TASK PROMPT:
Say how many lines of these entries include the word "that", and answer with the number alone.

══════════════════════════════

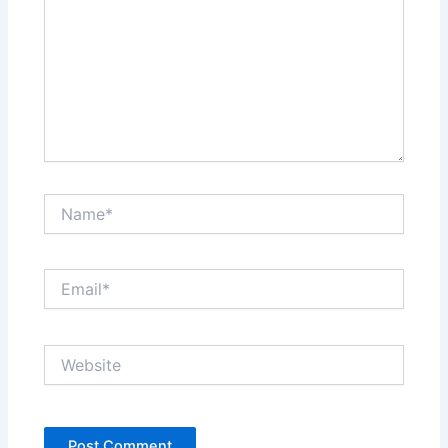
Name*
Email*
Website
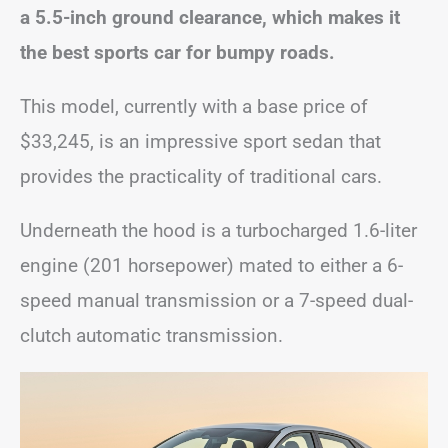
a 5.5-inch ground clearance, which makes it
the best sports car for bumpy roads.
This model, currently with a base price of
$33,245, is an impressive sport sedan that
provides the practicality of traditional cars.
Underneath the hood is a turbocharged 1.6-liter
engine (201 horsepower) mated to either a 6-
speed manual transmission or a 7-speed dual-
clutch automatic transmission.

══════════════════════════════

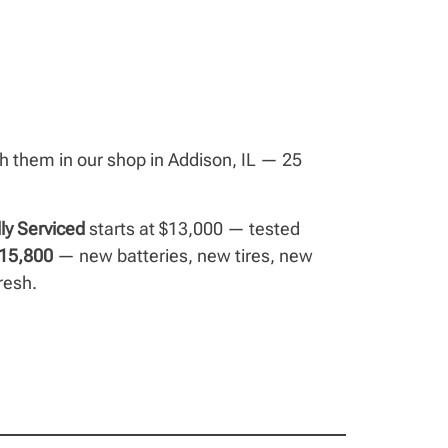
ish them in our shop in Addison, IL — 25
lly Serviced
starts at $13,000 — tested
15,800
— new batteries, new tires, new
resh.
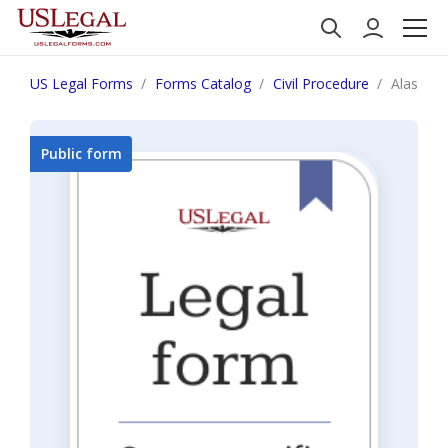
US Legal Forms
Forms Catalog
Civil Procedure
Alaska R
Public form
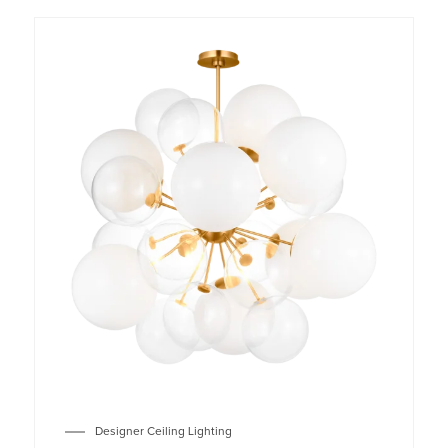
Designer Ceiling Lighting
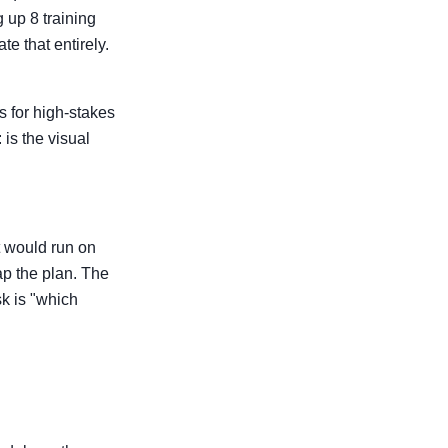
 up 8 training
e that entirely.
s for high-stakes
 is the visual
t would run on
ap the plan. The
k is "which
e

══════════════════════════════

EXERCISE ANSWER:
2